(Passage shown)

Turkey to levy 557mn lira in extra PPP tax on contractors but pay 162bn lira to same contractors

Turkey to levy 557mn lira in extra PPP tax on contractors but pay 162bn lira to same contractors
Turkey's "orthodox" finance minister Mehmet Simsek pushes talk of "tightening" fiscal policy at every opportunity.
By Akin Nazli in Belgrade July 21, 2024

Turkey is planning to collect a total of Turkish lira (TRY) 557mn ($17mn) in additional tax income by hiking the tax rate for contractors of public-private-partnership (PPP) projects to 30% from the current 25%, local news portal T24 reported on July 19.

The figures were shared by the government when its latest tax bill was sent to the parliament.

Forty four highway, bridge and city hospital construction contractors, will be affected by the change.

In its 2024 budget, the government has, meanwhile, allocated TRY 162bn for payments to the contractors in question.

TRY 5bn will be paid for the Eurasia Tunnel while TRY 74bn will be paid for the highways and bridges. The remaining TRY 84bn will be paid for city hospitals.

The actual payments will turn out to be dramatically higher than the budgeted figures as such payments are hiked four times a year based on the exchange rates.

Turkey’s government has provided a total of $153bn in income guarantees to PPP projects, including $78bn for city hospitals (to be paid from 2021 to 2045), $35bn for the Akkuyu nuclear plant project (2021-2035) being built by Russian contractors, $32bn for highways and bridges (2021-2042) as well as $7bn for airports (2021-2042), according to calculations made by Ugur Emek of Baskent University.

(End Passage shown)
(Dataset entries)

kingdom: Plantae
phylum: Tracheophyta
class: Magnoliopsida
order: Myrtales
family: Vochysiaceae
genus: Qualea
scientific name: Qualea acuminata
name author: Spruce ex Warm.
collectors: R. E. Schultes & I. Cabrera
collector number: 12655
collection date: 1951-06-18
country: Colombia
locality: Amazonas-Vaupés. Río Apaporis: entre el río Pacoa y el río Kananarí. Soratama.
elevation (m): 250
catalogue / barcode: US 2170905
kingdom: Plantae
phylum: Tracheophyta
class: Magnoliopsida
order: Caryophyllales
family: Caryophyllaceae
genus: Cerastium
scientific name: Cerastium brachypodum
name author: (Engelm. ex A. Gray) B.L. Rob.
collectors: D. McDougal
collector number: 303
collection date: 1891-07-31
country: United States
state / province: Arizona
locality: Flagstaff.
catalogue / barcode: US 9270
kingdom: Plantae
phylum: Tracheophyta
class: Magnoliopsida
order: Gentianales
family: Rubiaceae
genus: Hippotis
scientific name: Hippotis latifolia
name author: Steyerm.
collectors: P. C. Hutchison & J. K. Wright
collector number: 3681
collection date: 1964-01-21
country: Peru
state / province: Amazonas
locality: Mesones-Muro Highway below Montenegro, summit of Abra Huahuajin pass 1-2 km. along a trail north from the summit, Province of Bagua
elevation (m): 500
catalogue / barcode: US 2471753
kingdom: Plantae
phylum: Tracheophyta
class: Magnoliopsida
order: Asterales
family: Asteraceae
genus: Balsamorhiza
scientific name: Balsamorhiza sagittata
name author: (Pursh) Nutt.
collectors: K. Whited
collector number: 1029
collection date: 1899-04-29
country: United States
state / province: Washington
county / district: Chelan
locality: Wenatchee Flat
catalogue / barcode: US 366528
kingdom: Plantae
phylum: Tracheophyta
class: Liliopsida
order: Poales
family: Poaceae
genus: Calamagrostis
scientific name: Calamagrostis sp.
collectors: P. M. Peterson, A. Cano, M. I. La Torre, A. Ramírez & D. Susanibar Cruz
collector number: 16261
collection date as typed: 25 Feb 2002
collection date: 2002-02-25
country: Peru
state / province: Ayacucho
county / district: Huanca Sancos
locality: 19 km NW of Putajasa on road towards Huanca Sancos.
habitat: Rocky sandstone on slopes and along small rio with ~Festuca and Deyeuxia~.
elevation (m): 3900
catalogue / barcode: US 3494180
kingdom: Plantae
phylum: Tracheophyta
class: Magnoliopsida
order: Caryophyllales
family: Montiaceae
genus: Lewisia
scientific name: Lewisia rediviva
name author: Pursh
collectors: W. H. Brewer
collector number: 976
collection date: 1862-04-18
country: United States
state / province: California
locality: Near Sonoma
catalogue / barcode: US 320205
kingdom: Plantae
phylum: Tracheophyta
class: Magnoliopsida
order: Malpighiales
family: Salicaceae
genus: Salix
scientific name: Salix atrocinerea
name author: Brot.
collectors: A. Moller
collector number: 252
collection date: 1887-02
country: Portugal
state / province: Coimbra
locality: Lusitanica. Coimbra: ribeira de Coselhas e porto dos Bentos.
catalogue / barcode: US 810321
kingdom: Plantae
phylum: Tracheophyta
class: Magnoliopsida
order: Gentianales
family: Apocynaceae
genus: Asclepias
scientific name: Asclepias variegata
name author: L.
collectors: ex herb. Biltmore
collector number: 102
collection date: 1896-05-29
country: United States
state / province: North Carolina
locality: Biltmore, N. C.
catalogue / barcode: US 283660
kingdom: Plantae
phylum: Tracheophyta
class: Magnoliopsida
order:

(End Dataset entries)

*Exercise set*:
a - Does the article on Turkey's PPP tax support each of these statements? For each, answer yes or no and quote the deciding words of the article. (i) The tax rate for PPP contractors is to rise from 25% to 30%. (ii) Payments to the contractors are raised once a year in line with exchange rates. (iii) The income guarantee for the Akkuyu nuclear plant project covers 2021 to 2045.
b - Please quote the article on Turkey's PPP tax, beginning at the words "Forty four highway, bridge" and stopping after the words "the exchange rates.".

*Task-by-task outputs*:
a -
(i) Yes: "by hiking the tax rate for contractors of public-private-partnership (PPP) projects to 30% from the current 25%"
(ii) No: "such payments are hiked four times a year based on the exchange rates"
(iii) No: "$35bn for the Akkuyu nuclear plant project (2021-2035)"

b -
Forty four highway, bridge and city hospital construction contractors, will be affected by the change.

In its 2024 budget, the government has, meanwhile, allocated TRY 162bn for payments to the contractors in question.

TRY 5bn will be paid for the Eurasia Tunnel while TRY 74bn will be paid for the highways and bridges. The remaining TRY 84bn will be paid for city hospitals.

The actual payments will turn out to be dramatically higher than the budgeted figures as such payments are hiked four times a year based on the exchange rates.